もちろんクウガさんの弟子である二人も一緒だ。大事な話になるから。
「じゃあ、人数も揃ったことやし本命の話をしよか」
「うん」
リルさんは苦しそうな顔をして、右手の拳を左手で握る。
「ガングレイブのところへ行き、馬鹿なことを止めさせる。元に戻す」
「……僕がいなくなったことでタガが外れて、無茶苦茶なことをしてるんですよね?」
「そやな。ワイも遠くから噂で聞いておる。結構、失策を重ねておるとの」
クウガさんは頷き、テグさんもリルさんも苦しそうな顔をしていた。
それに対して、ニアナとサラヴィの二人はキョトンとしたままである。
「それで師匠が戻って意味があるんですか?」
「……戻ったら意味があるんやなくて、去らなかった方が意味があった話や」
クウガさんが悔恨の意を込めて、口にする。
「結局、ワイは逃げた。ガングレイブと一緒に苦しむことから……。だから、今度は戻らなあかん。少ししでも元に戻さんと、ガングレイブはもう止まらん」
「リルも同じ……シュリが死んだと思い込んで、あそこにいたら悲しいから逃げ出して、あちこち放浪して諦めて……後悔してももう遅いけど」
「辛いのはオイラたちだけじゃなかった。ガングレイブだって辛かったはずっス。……自分の辛さを誤魔化すために、シュリを探す旅に出たっス。ほんとは、もう無理だって思ってた」
三人が三人とも、後悔を口にする。燃える焚き火の炎が、三人の顔に影を落としていた。
三人が後悔するなら、僕だって同じだ。記憶をなくしたまま安穏と過ごした。
ゼロとレイとシファルとシューニャは、僕たちのアレコレに巻き込まれて故郷を無くしたようなもんだ。

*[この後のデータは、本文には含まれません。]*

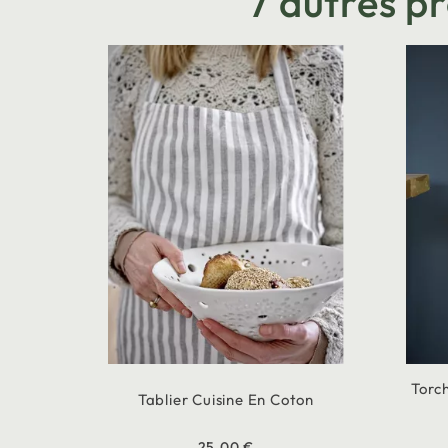
7 autres p
Torc
Tablier Cuisine En Coton
25,00 €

僕があのとき、根性で生き残ればまた結果はきっと違っただろうさ。
今になって言っても遅いですし、自罰思考が酷いので口には出しませんが。
なので、僕は別のことを言わないといけない。
『レイ、ゼロ、シファル、シューニャ。頼みがあります』
『なんだ……?』
『先行してガングレイブさんの様子を探ってもらえませんか?』
四人は僕の言葉を聞き、一気に真剣な表情になった。
これから、外に出ての潜入任務となると緊張もするだろう。ずっと里の中にいた四人が、観光とか巻き込まれての形とかではなく、任務として国に潜入するんだから。
シファルとシューニャの二人が口を開く。
『……事情はなんとなく察したけど、本当にいいの?』
『……裏でコソコソするけど? こっちを信じるの?』
『頼みます。今のガングレイブさんが具体的にどうなっているのか、調べてください』
『『……』』
シファルとシューニャは互いの顔を見合わせ、それからゼロとレイの二人と目配せした。
一瞬で意思疎通を行ったらしく、四人は立ち上がる。荷物を持ち、体を解し始めた。
『わかった。情報は集めてやる』
『お願いします、ゼロさん。……あなた方の目的であるヨンたちへの復讐もある中でこんなことに付き合わせて、すみません』
『改めて言うが敬語も敬称もいらない。お前たちに協力するのが、一番目的に近い。それで? ガングレイブの周辺というと、阿漕な商売や闇取引も含めてか?』
『そうですね。それも含めて、ガングレイブさんが何をしているのか、探ってください』
『了解だ。行くぞ』
ゼロさんは他の人に声を掛けると、闇の中に消えていく。まるで初めからそこに誰もいなかったのように、音も気配も消えてしまっていた。
四人の姿を見送ってから、改めてクウガさんたちに向き直る。
「ゼロさんたちに情報を収集を頼みました。ガングレイブさんの周辺の調査、闇取引などの仕組みについてもです」
「よく協力してくれたと思う」
「リルさん、そこには、あの人たちの目的もあるので。ガングレイブさんが荒れたままだと、あの人たちの目的も果たせないでしょうから」
それもそっか、とリルさんは納得する。
「ところで、や」
この話の中で、クウガさんがニアナとサラヴィに向き直る。
「お前らも来るやろ?」
「もちろん!」
「なら、お前らはワイの部下ってことや。仕官ってことになる、頑張れよ」
「「! はい!!!」」
若者二人、唐突な仕官話に盛り上がってる。今までは剣の修行という名の野盗だしなぁ。
「クウガさんには、改めてオリトルの商隊を襲ったことを反省して貰いたいのですが」
「う、そこは、その、ガングレイブをなんとかして身分が回復して都合が良ければ、の」
まぁ、今はそういうことにしておこう。
焚き火の火を眺めながら、改めて僕は誓う。
ガングレイブさん。あなたの元に戻ります。
そして、バカやってるらしいから殴って反省させます、と。